Page extract ->
--- START ---

Abraham Lincoln and the Forge of National Memory (2000) and ­Abraham Lincoln in the Post-Heroic Era (2008) together represent Barry’s magnum opus.  The first book compares the vagaries of the collective memories of Lincoln and Washington through the Progressive Era and World War I; the latter extends the comparison (with the emphasis on Lincoln) up to the turn of the century.  Both of these books are notable for the inventive use of evidence.  A vacillating reputation like Lincoln’s can be read not just from public opinion polls and cartoons but also from public statues and other works of art, as well as from comment books left by visitors over decades at the many museums, shrines, statues, memorials, etc.  Barry traveled far and wide in his search for many imaginative sources of evidence; it was a labor of love that produced an original and convincing portrait.

--- END ---

Exercise prompt ->
Answer each question using the passage on Barry's Lincoln books, and mark your answers (a), (b) and (c) to match.
(a) In what year was Abraham Lincoln in the Post-Heroic Era published?
(b) Through what period does the first book compare the collective memories of Lincoln and Washington?
(c) Who left the comment books that the passage names as a source of evidence?
The records are separate material, unrelated to the passage on Barry's Lincoln books.

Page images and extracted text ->
--- START ---

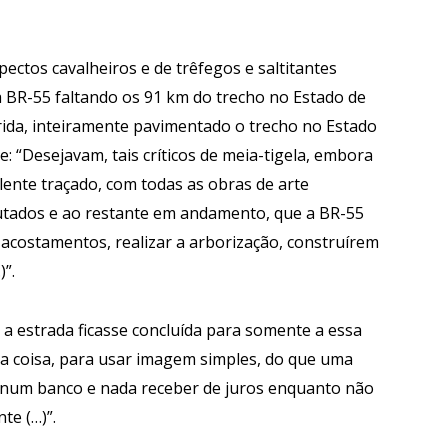
spectos cavalheiros e de trêfegos e saltitantes
 a BR-55 faltando os 91 km do trecho no Estado de
erida, inteiramente pavimentado o trecho no Estado
e: “Desejavam, tais críticos de meia-tigela, embora
ente traçado, com todas as obras de arte
utados e ao restante em andamento, que a BR-55
 acostamentos, realizar a arborização, construírem
”.
a a estrada ficasse concluída para somente a essa
a coisa, para usar imagem simples, do que uma
o num banco e nada receber de juros enquanto não
te (…)”.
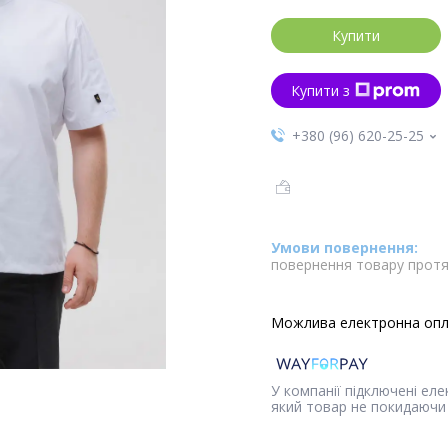
Купити
Купити з
+380 (96) 620-25-25
повернення товару протя
У компанії підключені ел
який товар не покидаючи 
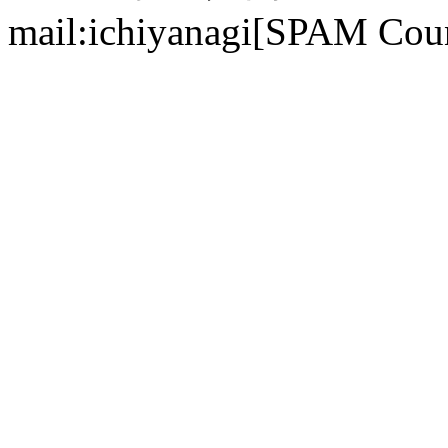
mail:ichiyanagi[SPAM Cou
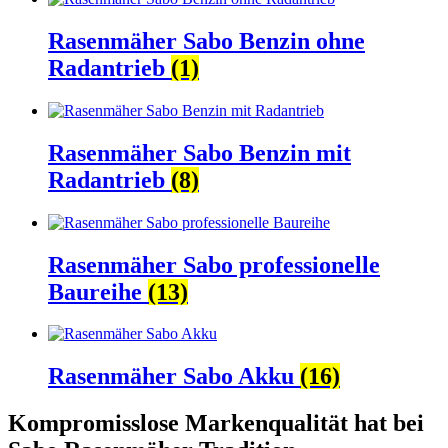
Rasenmäher Sabo Benzin ohne
Radantrieb
(1)
Rasenmäher Sabo Benzin mit
Radantrieb
(8)
Rasenmäher Sabo professionelle
Baureihe
(13)
Rasenmäher Sabo Akku
(16)
Kompromisslose Markenqualität hat bei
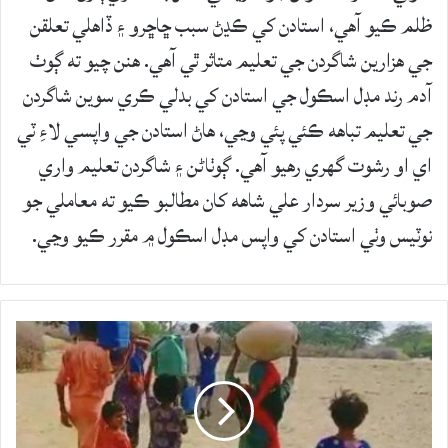
ظلم ڪيو آهي، استادن کي ڪڍڻ سبب ڇاڇرو ۽ ڏاهلي تعلقن
جي هزارين شاگردن جي تعليم متاثر ٿي آهي. هنن چيو ته ڳوٺ
آدم رند مڊل اسڪول جي استادن کي بدلي ڪري سوين شاگردن
جي تعليم تباھه ڪئي پئي وڃي، هاڻ استادن جي واپسي لاءِ ٽي
اي او رشوت گهري رهيو آهي. ڳوٺاڻن ۽ شاگردن تعليم واري
صوبائي وزير سردار علي شاهه کان مطالبو ڪيو ته معاملي جو
نوٽيس وٺي استادن کي واپس مڊل اسڪول ۾ مقرر ڪيو وڃي.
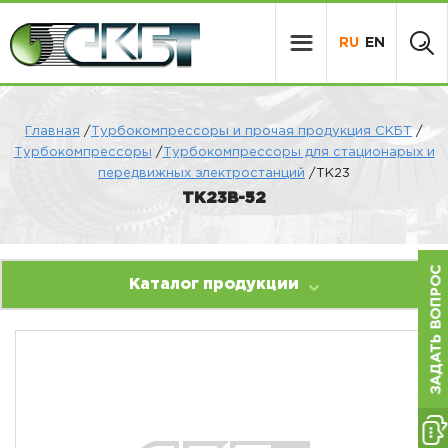
RU
EN
Главная
/
Турбокомпрессоры и прочая продукция СКБТ
/
Турбокомпрессоры
/
Турбокомпрессоры для стационарых и
передвижных электростанций
/ТК23
ТК23В-52
Каталог продукции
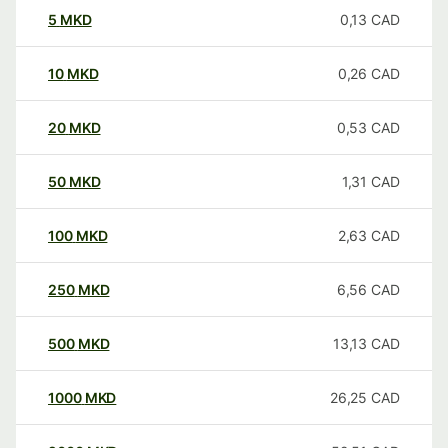
5
MKD
0,13
CAD
10
MKD
0,26
CAD
20
MKD
0,53
CAD
50
MKD
1,31
CAD
100
MKD
2,63
CAD
250
MKD
6,56
CAD
500
MKD
13,13
CAD
1000
MKD
26,25
CAD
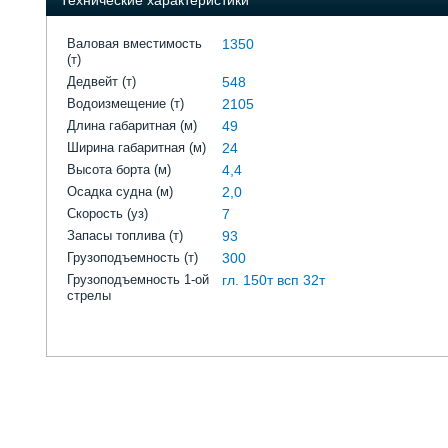
Технические характеристики
Валовая вместимость
1350
(т)
Дедвейт (т)
548
Водоизмещение (т)
2105
Длина габаритная (м)
49
Ширина габаритная (м)
24
Высота борта (м)
4,4
Осадка судна (м)
2,0
Скорость (уз)
7
Запасы топлива (т)
93
Грузоподъемность (т)
300
Грузоподъемность 1-ой
гл. 150т всп 32т
стрелы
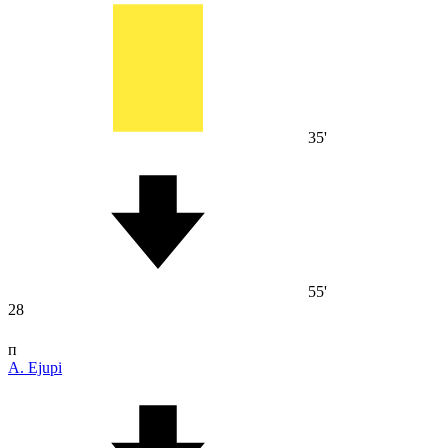
35'
55'
28
п
A. Ejupi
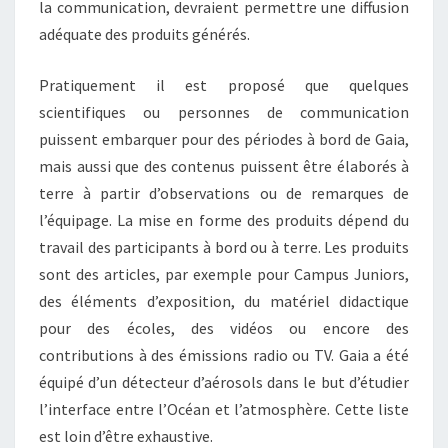
la communication, devraient permettre une diffusion
adéquate des produits générés.
Pratiquement il est proposé que quelques
scientifiques ou personnes de communication
puissent embarquer pour des périodes à bord de Gaia,
mais aussi que des contenus puissent être élaborés à
terre à partir d’observations ou de remarques de
l’équipage. La mise en forme des produits dépend du
travail des participants à bord ou à terre. Les produits
sont des articles, par exemple pour Campus Juniors,
des éléments d’exposition, du matériel didactique
pour des écoles, des vidéos ou encore des
contributions à des émissions radio ou TV. Gaia a été
équipé d’un détecteur d’aérosols dans le but d’étudier
l’interface entre l’Océan et l’atmosphère. Cette liste
est loin d’être exhaustive.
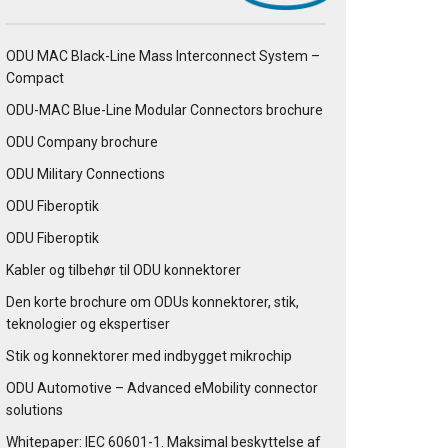
ODU MAC Black-Line Mass Interconnect System –
Compact
ODU-MAC Blue-Line Modular Connectors brochure
ODU Company brochure
ODU Military Connections
ODU Fiberoptik
ODU Fiberoptik
Kabler og tilbehør til ODU konnektorer
Den korte brochure om ODUs konnektorer, stik,
teknologier og ekspertiser
Stik og konnektorer med indbygget mikrochip
ODU Automotive – Advanced eMobility connector
solutions
Whitepaper: IEC 60601-1. Maksimal beskyttelse af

--- END ---

Exercise output ->
(a) 2008
(b) The Progressive Era and World War I
(c) Visitors to the many museums, shrines, statues and memorials, over decades